Deeply Known, Deeply Loved
I recently enjoyed the privilege of spending the weekend with four other pastors who travelled to Huntsville so the five of us could spend 48 hours together. We talked, we prayed, we laughed, we cried. We asked each other hard questions and listened to even harder stories.
We’ve been gathering at least annually for nearly a decade since we were in seminary together, and we treasure these times together. Through exhilarating highs and devastating lows, we have forged relationships where we are safe to bare our souls and be ourselves—sometimes sharing things we didn’t know were in our hearts until we processed them together. We are safe to go there, though, because while we may well receive critique and challenge, we know we will receive love and acceptance as well.
We prioritize this time each year because relationships like that are invaluable. Deeply known and deeply loved. How many people even know the deep longings, wounds, and fears in your heart? And how many of those consistently love and accept you when they know them? While you can find relationships like that in a marriage, with a parent, among a small group, or with a best friend, they are undeniably hard to come by.
We learned at our Express Grace Conference last month that God created us for relationships like this—both with him and with each other. He designed us to live in relationships where we are “naked”—fully exposed, deeply known—and “unashamed”—fully accepted, deeply loved. God planned it that way because that is the way he relates to his people—knowing everything about them and loving them unfailingly. He wants us to know that deep relationship with him and to reflect his image in the world by relating like that with others.
The problem is that those relationships where we are deeply known and deeply loved can be prevented from either side. Often we don’t let people in to know the real us very deeply at all. Shameful, insecure, or self-protective, we hide behind a carefully edited Facebook profile or a public persona that presents strength and success while covering up weakness and struggle. On the other hand, many potentially life-giving relationships are thwarted by rejection, judgment, and condemnation. We take the risk to reveal the ugly reality inside of us and encounter our greatest fear, the reason we hid the truth for so long: often the people who ought to embrace us instead exclude us for being “different” and treat us with self-righteous disdain.
This issue of BRANCHES highlights in several places how vital it is for the family of God to live in true relationships. Our Father has loved and welcomed us into relationship even when he knew the deepest, ugliest parts of us. Yet we, too, are still prone to hiding. We, too, are still prone to excluding. Whether we consider our family members, fellow church members in different life situations, or non-Christians in our neighborhood and around the world, God calls us in one relationship after another to enter in (not hide) and welcome in (not exclude).

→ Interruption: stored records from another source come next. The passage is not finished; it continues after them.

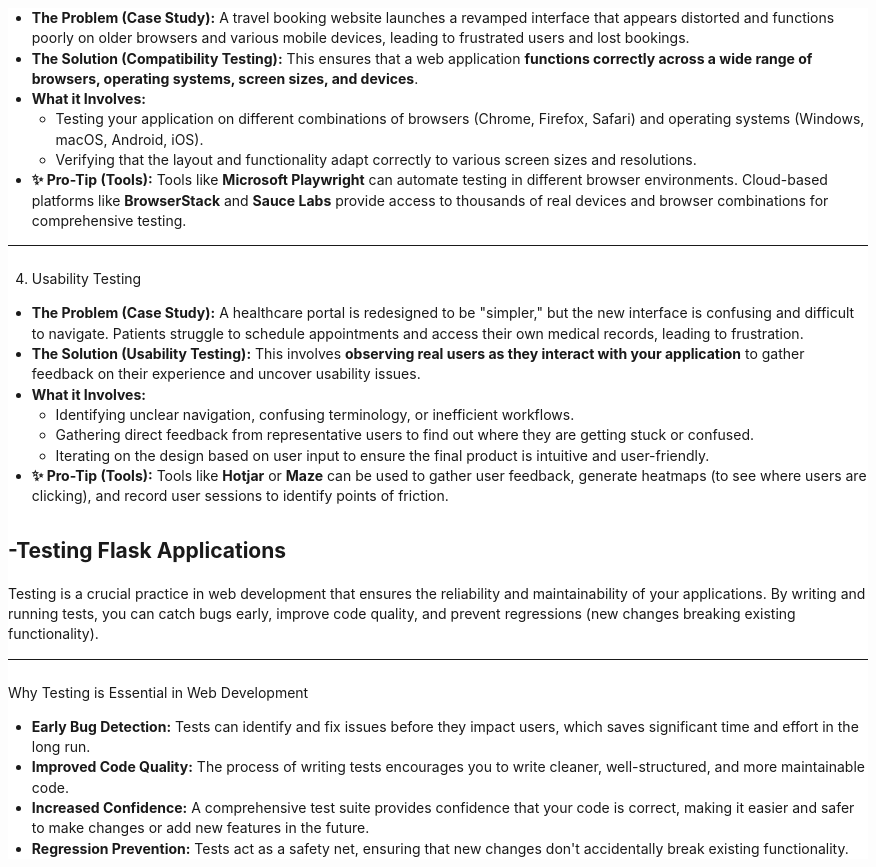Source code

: * **The Problem (Case Study):** A travel booking website launches a revamped interface that appears distorted and functions poorly on older browsers and various mobile devices, leading to frustrated users and lost bookings.
* **The Solution (Compatibility Testing):** This ensures that a web application **functions correctly across a wide range of browsers, operating systems, screen sizes, and devices**.
* **What it Involves:**
    * Testing your application on different combinations of browsers (Chrome, Firefox, Safari) and operating systems (Windows, macOS, Android, iOS).
    * Verifying that the layout and functionality adapt correctly to various screen sizes and resolutions.
* **✨ Pro-Tip (Tools):** Tools like **Microsoft Playwright** can automate testing in different browser environments. Cloud-based platforms like **BrowserStack** and **Sauce Labs** provide access to thousands of real devices and browser combinations for comprehensive testing.

---
### 
4. Usability Testing

* **The Problem (Case Study):** A healthcare portal is redesigned to be "simpler," but the new interface is confusing and difficult to navigate. Patients struggle to schedule appointments and access their own medical records, leading to frustration.
* **The Solution (Usability Testing):** This involves **observing real users as they interact with your application** to gather feedback on their experience and uncover usability issues.
* **What it Involves:**
    * Identifying unclear navigation, confusing terminology, or inefficient workflows.
    * Gathering direct feedback from representative users to find out where they are getting stuck or confused.
    * Iterating on the design based on user input to ensure the final product is intuitive and user-friendly.
* **✨ Pro-Tip (Tools):** Tools like **Hotjar** or **Maze** can be used to gather user feedback, generate heatmaps (to see where users are clicking), and record user sessions to identify points of friction.


### 

-**Testing Flask Applications**
---

Testing is a crucial practice in web development that ensures the reliability and maintainability of your applications. By writing and running tests, you can catch bugs early, improve code quality, and prevent regressions (new changes breaking existing functionality).

-----

### 

Why Testing is Essential in Web Development

  * **Early Bug Detection:** Tests can identify and fix issues before they impact users, which saves significant time and effort in the long run.
  * **Improved Code Quality:** The process of writing tests encourages you to write cleaner, well-structured, and more maintainable code.
  * **Increased Confidence:** A comprehensive test suite provides confidence that your code is correct, making it easier and safer to make changes or add new features in the future.
  * **Regression Prevention:** Tests act as a safety net, ensuring that new changes don't accidentally break existing functionality.
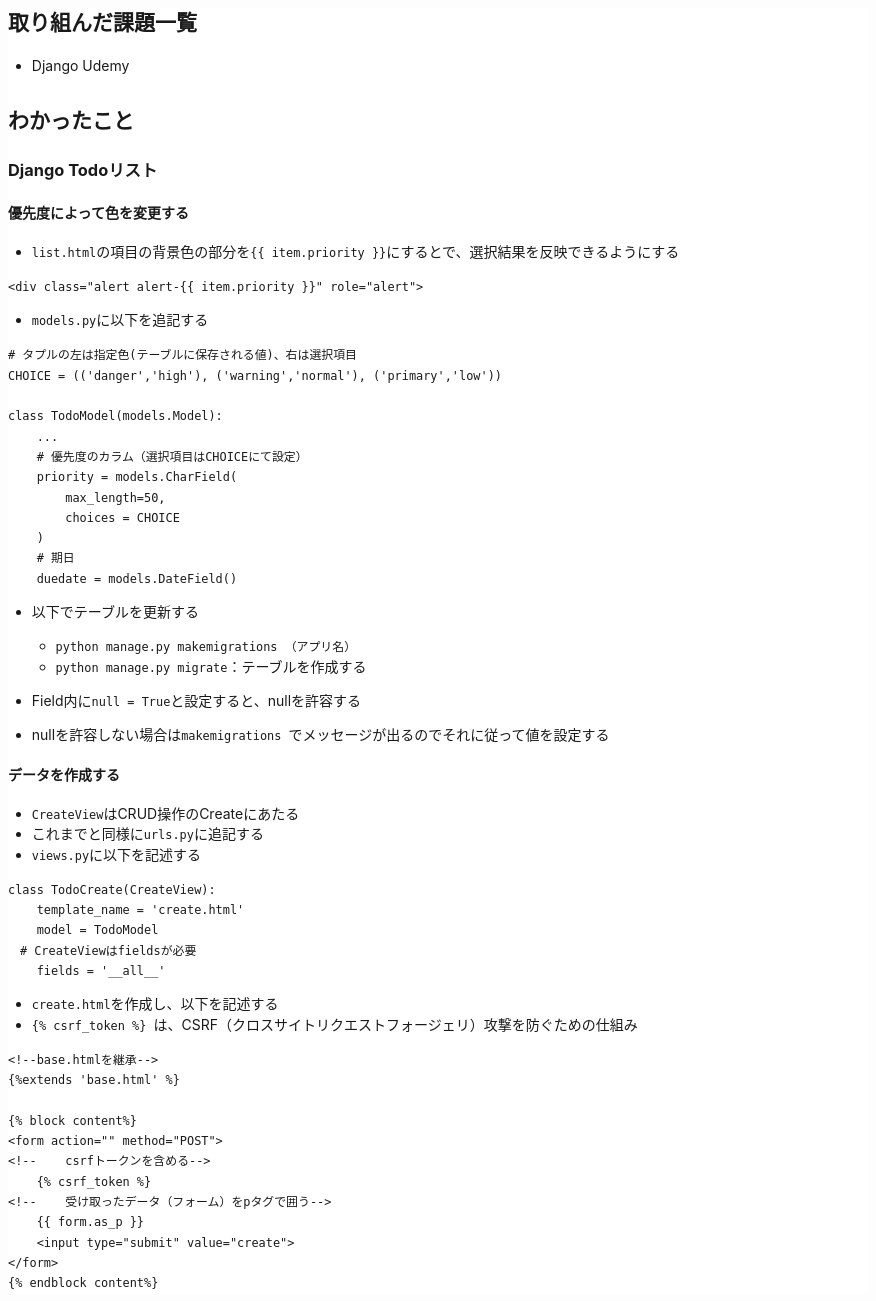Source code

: ## 取り組んだ課題一覧
- Django Udemy
	
## わかったこと

### Django Todoリスト

#### 優先度によって色を変更する

- `list.html`の項目の背景色の部分を`{{ item.priority }}`にするとで、選択結果を反映できるようにする
```
<div class="alert alert-{{ item.priority }}" role="alert">
```

- `models.py`に以下を追記する
```
# タプルの左は指定色(テーブルに保存される値)、右は選択項目
CHOICE = (('danger','high'), ('warning','normal'), ('primary','low'))

class TodoModel(models.Model):
    ...
    # 優先度のカラム（選択項目はCHOICEにて設定）
    priority = models.CharField(
        max_length=50,
        choices = CHOICE
    )
    # 期日
    duedate = models.DateField()
```
- 以下でテーブルを更新する
	- `python manage.py makemigrations （アプリ名）`
	- `python manage.py migrate`：テーブルを作成する

- Field内に`null = True`と設定すると、nullを許容する
- nullを許容しない場合は`makemigrations `でメッセージが出るのでそれに従って値を設定する


#### データを作成する

- `CreateView`はCRUD操作のCreateにあたる
- これまでと同様に`urls.py`に追記する
- `views.py`に以下を記述する
```
class TodoCreate(CreateView):
    template_name = 'create.html'
    model = TodoModel
　# CreateViewはfieldsが必要
    fields = '__all__'
```

- `create.html`を作成し、以下を記述する
- `{% csrf_token %} `は、CSRF（クロスサイトリクエストフォージェリ）攻撃を防ぐための仕組み
```
<!--base.htmlを継承-->
{%extends 'base.html' %}

{% block content%}
<form action="" method="POST">
<!--    csrfトークンを含める-->
    {% csrf_token %}
<!--    受け取ったデータ（フォーム）をpタグで囲う-->
    {{ form.as_p }}
    <input type="submit" value="create">
</form>
{% endblock content%}
```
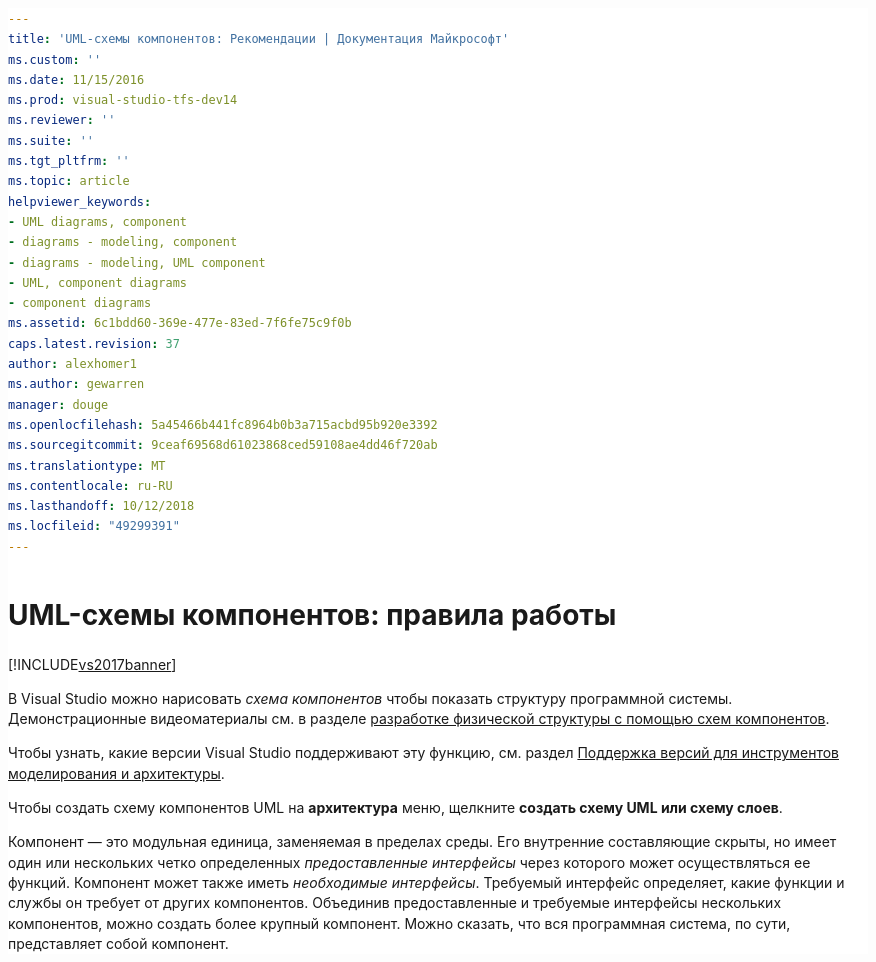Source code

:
 ```yaml
---
title: 'UML-схемы компонентов: Рекомендации | Документация Майкрософт'
ms.custom: ''
ms.date: 11/15/2016
ms.prod: visual-studio-tfs-dev14
ms.reviewer: ''
ms.suite: ''
ms.tgt_pltfrm: ''
ms.topic: article
helpviewer_keywords:
- UML diagrams, component
- diagrams - modeling, component
- diagrams - modeling, UML component
- UML, component diagrams
- component diagrams
ms.assetid: 6c1bdd60-369e-477e-83ed-7f6fe75c9f0b
caps.latest.revision: 37
author: alexhomer1
ms.author: gewarren
manager: douge
ms.openlocfilehash: 5a45466b441fc8964b0b3a715acbd95b920e3392
ms.sourcegitcommit: 9ceaf69568d61023868ced59108ae4dd46f720ab
ms.translationtype: MT
ms.contentlocale: ru-RU
ms.lasthandoff: 10/12/2018
ms.locfileid: "49299391"
---
```

# <a name="uml-component-diagrams-guidelines"></a>UML-схемы компонентов: правила работы
[!INCLUDE[vs2017banner](../includes/vs2017banner.md)]

В Visual Studio можно нарисовать *схема компонентов* чтобы показать структуру программной системы. Демонстрационные видеоматериалы см. в разделе [разработке физической структуры с помощью схем компонентов](http://channel9.msdn.com/posts/clinted/UML-with-VS-2010-Part-6-Designing-a-Projects-Physical-Structure/).  
  
 Чтобы узнать, какие версии Visual Studio поддерживают эту функцию, см. раздел [Поддержка версий для инструментов моделирования и архитектуры](../modeling/what-s-new-for-design-in-visual-studio.md#VersionSupport).  
  
 Чтобы создать схему компонентов UML на **архитектура** меню, щелкните **создать схему UML или схему слоев**.  
  
 Компонент — это модульная единица, заменяемая в пределах среды. Его внутренние составляющие скрыты, но имеет один или нескольких четко определенных *предоставленные интерфейсы* через которого может осуществляться ее функций. Компонент может также иметь *необходимые интерфейсы*. Требуемый интерфейс определяет, какие функции и службы он требует от других компонентов. Объединив предоставленные и требуемые интерфейсы нескольких компонентов, можно создать более крупный компонент. Можно сказать, что вся программная система, по сути, представляет собой компонент.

Take the opportunity this month to invest intentionally in a relationship like that. Come out of hiding with a spouse, a friend, or a co-worker. Invite a child, a neighbor, or a church member to share joys or sorrows in their heart and then listen patiently and empathetically. It’s an investment of time that will pay dividends for years to come—both in the life of the other person as well as in your own. You will both gain a window into the way God relates to us and gain an experience of what he created us for all along. Could it really be true? Deeply known and deeply loved? Absolutely—it once was, and God is making it so over and over again!